[Dataset records]

********************

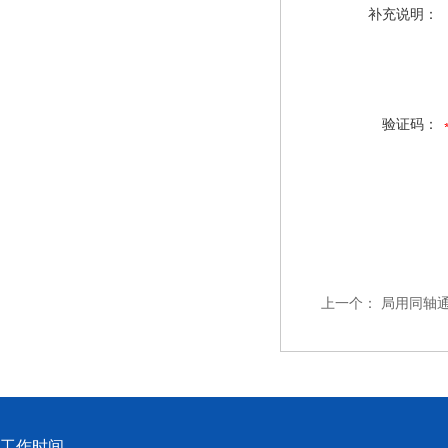
补充说明：
验证码：
上一个：
局用同轴通
工作时间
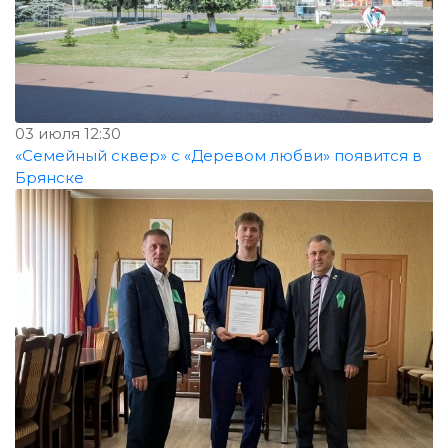
03 июля 12:30
«Семейный сквер» с «Деревом любви» появится в
Брянске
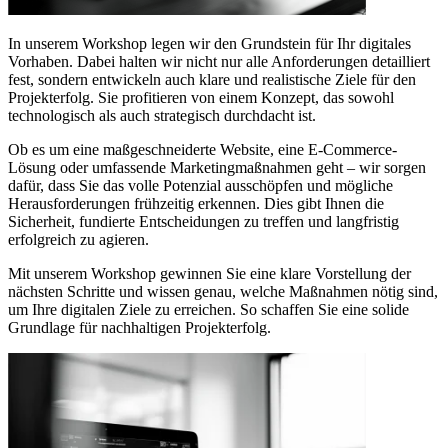
In unserem Workshop legen wir den Grundstein für Ihr digitales
Vorhaben. Dabei halten wir nicht nur alle Anforderungen detailliert
fest, sondern entwickeln auch klare und realistische Ziele für den
Projekterfolg. Sie profitieren von einem Konzept, das sowohl
technologisch als auch strategisch durchdacht ist.
Ob es um eine maßgeschneiderte Website, eine E-Commerce-
Lösung oder umfassende Marketingmaßnahmen geht – wir sorgen
dafür, dass Sie das volle Potenzial ausschöpfen und mögliche
Herausforderungen frühzeitig erkennen. Dies gibt Ihnen die
Sicherheit, fundierte Entscheidungen zu treffen und langfristig
erfolgreich zu agieren.
Mit unserem Workshop gewinnen Sie eine klare Vorstellung der
nächsten Schritte und wissen genau, welche Maßnahmen nötig sind,
um Ihre digitalen Ziele zu erreichen. So schaffen Sie eine solide
Grundlage für nachhaltigen Projekterfolg.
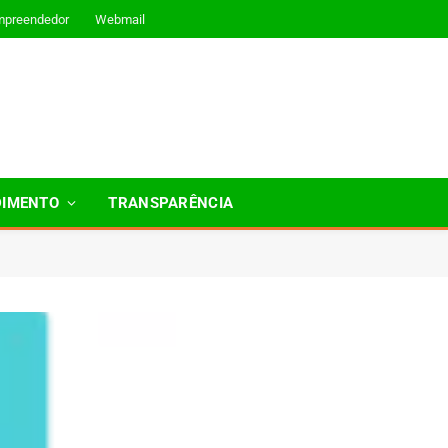
mpreendedor
Webmail
DIMENTO
TRANSPARÊNCIA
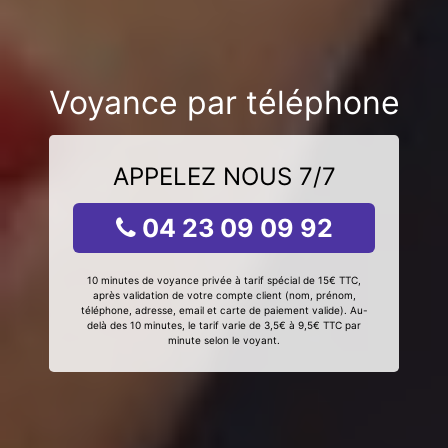
Voyance par téléphone
APPELEZ NOUS 7/7
04 23 09 09 92
10 minutes de voyance privée à tarif spécial de 15€ TTC,
après validation de votre compte client (nom, prénom,
téléphone, adresse, email et carte de paiement valide). Au-
delà des 10 minutes, le tarif varie de 3,5€ à 9,5€ TTC par
minute selon le voyant.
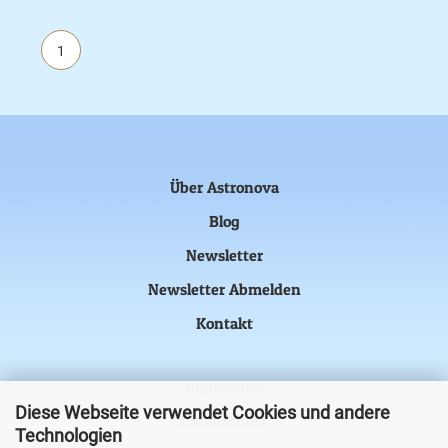
1
Über Astronova
Blog
Newsletter
Newsletter Abmelden
Kontakt
Impressum
Diese Webseite verwendet Cookies und andere
Datenschutz
Technologien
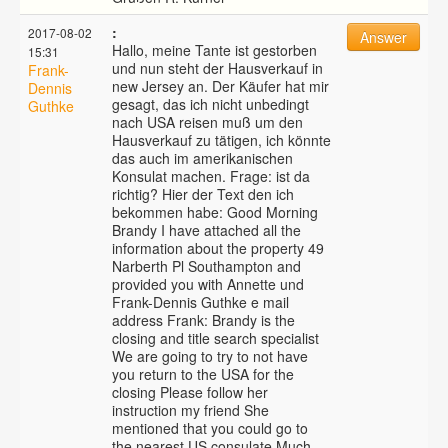
:
2017-08-02
Answer
Hallo, meine Tante ist gestorben
15:31
und nun steht der Hausverkauf in
Frank-
new Jersey an. Der Käufer hat mir
Dennis
gesagt, das ich nicht unbedingt
Guthke
nach USA reisen muß um den
Hausverkauf zu tätigen, ich könnte
das auch im amerikanischen
Konsulat machen. Frage: ist da
richtig? Hier der Text den ich
bekommen habe: Good Morning
Brandy I have attached all the
information about the property 49
Narberth Pl Southampton and
provided you with Annette und
Frank-Dennis Guthke e mail
address Frank: Brandy is the
closing and title search specialist
We are going to try to not have
you return to the USA for the
closing Please follow her
instruction my friend She
mentioned that you could go to
the nearest US consulate Much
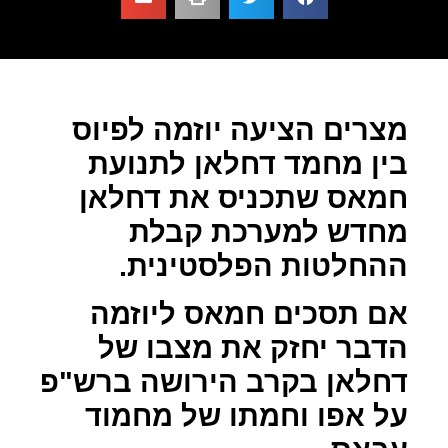
מצרים הציעה יוזמה לפיוס
בין מחמד דחלאן לתנועת
חמאס שתכניס את דחלאן
מחדש למערכת קבלת
ההחלטות הפלסטינית.
אם תסכים חמאס ליוזמה
הדבר יחזק את מצבו של
דחלאן בקרב הירושה ברש"פ
על אפו וחמתו של מחמוד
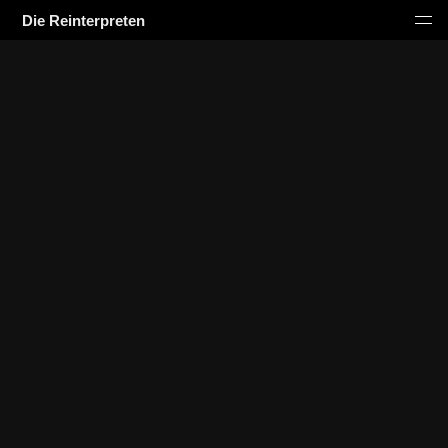
Die Reinterpreten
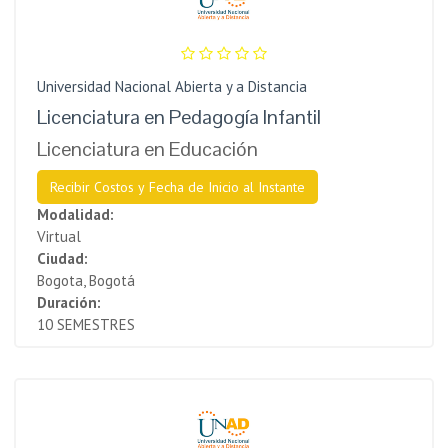
Universidad Nacional Abierta y a Distancia
Licenciatura en Pedagogía Infantil
Licenciatura en Educación
Recibir Costos y Fecha de Inicio al Instante
Modalidad:
Virtual
Ciudad:
Bogota, Bogotá
Duración:
10 SEMESTRES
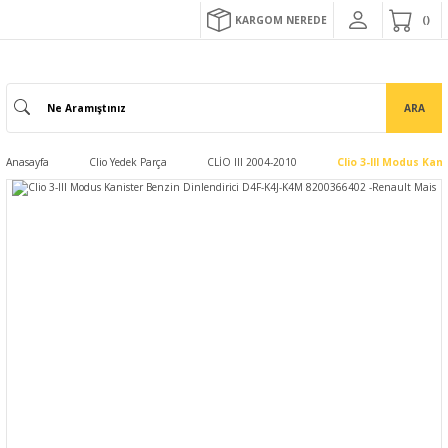
KARGOM NEREDE
ARA
Anasayfa
Clio Yedek Parça
CLİO III 2004-2010
Clio 3-III Modus Kan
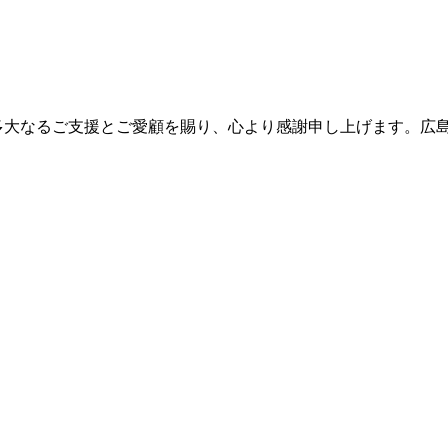
多大なるご支援とご愛顧を賜り、心より感謝申し上げます。広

********************

--- ASSIGNMENT ---
Please edit the data above by replacing every "Workshop" with "Seminar" and leaving everything else unchanged. Give the text only, without the pictures.

--- ANSWER BOX ---
补充说明：
验证码：
上一个：
局用同轴通
工作时间
03 июля 12:30
«Семейный сквер» с «Деревом любви» появится в
Брянске
In unserem Seminar legen wir den Grundstein für Ihr digitales
Vorhaben. Dabei halten wir nicht nur alle Anforderungen detailliert
fest, sondern entwickeln auch klare und realistische Ziele für den
Projekterfolg. Sie profitieren von einem Konzept, das sowohl
technologisch als auch strategisch durchdacht ist.
Ob es um eine maßgeschneiderte Website, eine E-Commerce-
Lösung oder umfassende Marketingmaßnahmen geht – wir sorgen
dafür, dass Sie das volle Potenzial ausschöpfen und mögliche
Herausforderungen frühzeitig erkennen. Dies gibt Ihnen die
Sicherheit, fundierte Entscheidungen zu treffen und langfristig
erfolgreich zu agieren.
Mit unserem Seminar gewinnen Sie eine klare Vorstellung der
nächsten Schritte und wissen genau, welche Maßnahmen nötig sind,
um Ihre digitalen Ziele zu erreichen. So schaffen Sie eine solide
Grundlage für nachhaltigen Projekterfolg.
mpreendedor
Webmail
DIMENTO
TRANSPARÊNCIA
Voyance par téléphone
APPELEZ NOUS 7/7
04 23 09 09 92
10 minutes de voyance privée à tarif spécial de 15€ TTC,
après validation de votre compte client (nom, prénom,
téléphone, adresse, email et carte de paiement valide). Au-
delà des 10 minutes, le tarif varie de 3,5€ à 9,5€ TTC par
minute selon le voyant.
1
Über Astronova
Blog
Newsletter
Newsletter Abmelden
Kontakt
Impressum
Diese Webseite verwendet Cookies und andere
Datenschutz
Technologien
:
2017-08-02
Answer
Hallo, meine Tante ist gestorben
15:31
und nun steht der Hausverkauf in
Frank-
new Jersey an. Der Käufer hat mir
Dennis
gesagt, das ich nicht unbedingt
Guthke
nach USA reisen muß um den
Hausverkauf zu tätigen, ich könnte
das auch im amerikanischen
Konsulat machen. Frage: ist da
richtig? Hier der Text den ich
bekommen habe: Good Morning
Brandy I have attached all the
information about the property 49
Narberth Pl Southampton and
provided you with Annette und
Frank-Dennis Guthke e mail
address Frank: Brandy is the
closing and title search specialist
We are going to try to not have
you return to the USA for the
closing Please follow her
instruction my friend She
mentioned that you could go to
the nearest US consulate Much
מצרים הציעה יוזמה לפיוס
בין מחמד דחלאן לתנועת
חמאס שתכניס את דחלאן
מחדש למערכת קבלת
ההחלטות הפלסטינית.
אם תסכים חמאס ליוזמה
הדבר יחזק את מצבו של
דחלאן בקרב הירושה ברש"פ
על אפו וחמתו של מחמוד
Die Reinterpreten
Universidad Nacional Abierta y a Distancia
Licenciatura en Pedagogía Infantil
Licenciatura en Educación
Recibir Costos y Fecha de Inicio al Instante
Modalidad:
Virtual
Ciudad:
Bogota, Bogotá
Duración:
10 SEMESTRES
KARGOM NEREDE
ARA
Anasayfa
Clio Yedek Parça
CLİO III 2004-2010
Clio 3-III Modus Kan
多大なるご支援とご愛顧を賜り、心より感謝申し上げます。広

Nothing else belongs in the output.